[Saved entries]
------------------------

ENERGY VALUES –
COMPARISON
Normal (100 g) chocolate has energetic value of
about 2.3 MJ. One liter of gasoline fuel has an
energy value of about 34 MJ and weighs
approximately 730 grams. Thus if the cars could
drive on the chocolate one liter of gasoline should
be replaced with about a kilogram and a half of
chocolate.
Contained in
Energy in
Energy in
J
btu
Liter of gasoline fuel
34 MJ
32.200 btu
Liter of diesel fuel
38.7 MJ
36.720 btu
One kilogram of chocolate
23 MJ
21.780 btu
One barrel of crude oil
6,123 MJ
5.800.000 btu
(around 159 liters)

------------------------

The problem
Could you reproduce all of the entries exactly as they appear?

Answer for the task
ENERGY VALUES –
COMPARISON
Normal (100 g) chocolate has energetic value of
about 2.3 MJ. One liter of gasoline fuel has an
energy value of about 34 MJ and weighs
approximately 730 grams. Thus if the cars could
drive on the chocolate one liter of gasoline should
be replaced with about a kilogram and a half of
chocolate.
Contained in
Energy in
Energy in
J
btu
Liter of gasoline fuel
34 MJ
32.200 btu
Liter of diesel fuel
38.7 MJ
36.720 btu
One kilogram of chocolate
23 MJ
21.780 btu
One barrel of crude oil
6,123 MJ
5.800.000 btu
(around 159 liters)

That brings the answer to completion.